Mi lista es interminable y, junto a amigos, los que todavía
no lo son, amores perdurables y familia, figuran personas anónimas o cuyo
nombre no recuerdo —compañeros fortuitos de un viaje en tren o de la sala de
espera de una consulta médica, algún taxista filósofo—, y sabios reconocidos.
Estos últimos se van marchando porque la vida tiene la vieja manía de agotarse.
Pienso en José Saramago y en Jorge Semprún, en mi lista, muy cerca el uno del
otro por la coincidencia de la “S” en su apellido, a los que les siguen
Szczeklik y Szymborska. Y en Tàpies, un poco más abajo.
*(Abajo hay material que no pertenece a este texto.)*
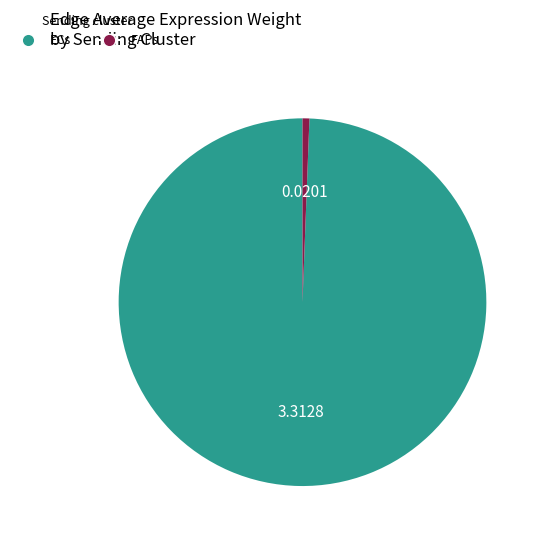

Does any single category account for the majority?

Yes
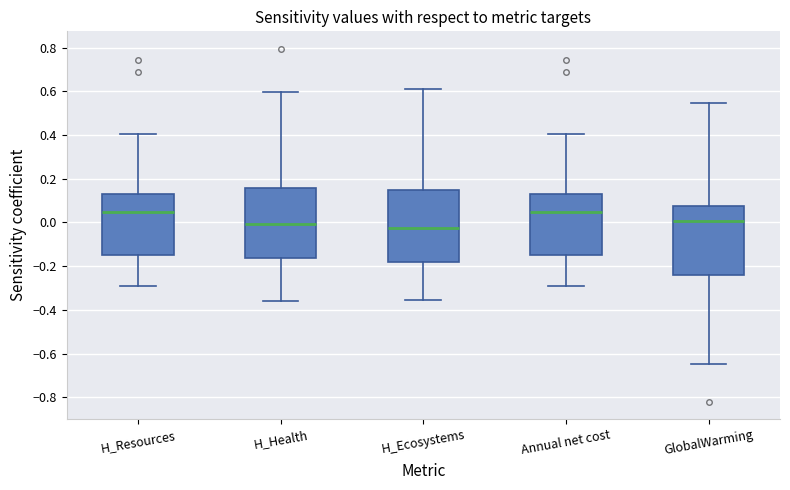

Reading left to right, transcribe this box plot: for each box, give where its median line is, the range the box spans, and where its two whiskers end, as read against the y-axis. The values are not printed on the chart, so give them approximately, as read against the axis.

H_Resources: median 0.04, box -0.16 to 0.12, whiskers -0.30 to 0.40
H_Health: median 0.00, box -0.16 to 0.16, whiskers -0.36 to 0.60
H_Ecosystems: median -0.02, box -0.18 to 0.14, whiskers -0.36 to 0.62
Annual net cost: median 0.04, box -0.16 to 0.12, whiskers -0.30 to 0.40
GlobalWarming: median 0.00, box -0.24 to 0.08, whiskers -0.64 to 0.54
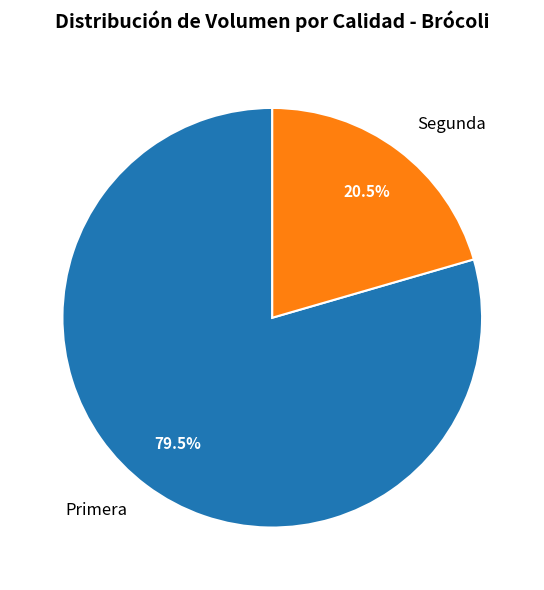

True or false: Primera accounts for 86% of the total.

False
Anoche, antes de cerrar los ojos y rendirme al sueño,
pensaba que la sabiduría, como la amistad, lleva tiempo, que hay sabios que
serán elogiados en el futuro y ni siquiera sospechan que lo son. Teniendo en
cuenta la diferencia horaria y la lejanía geográfica que debe de haber entre
ellos, me imaginaba a un estudiante de medicina en una biblioteca fría y
silenciosa, oculto tras estantes de libros, intentando demostrar
científicamente el poder curativo de la belleza; a una adolescente insomne
escribiendo su primer poema de amor a la luz de una lámpara de lectura,
sintiéndose ridícula y luego pensando que más ridículo sería no escribirlo
nunca; y a un atribulado joven con un flequillo que le tapa los ojos,
soñoliento por ser primera hora de la mañana, que, mientras espera el próximo
metro, esboza en un papel arrugado las posibilidades infinitas de un símbolo.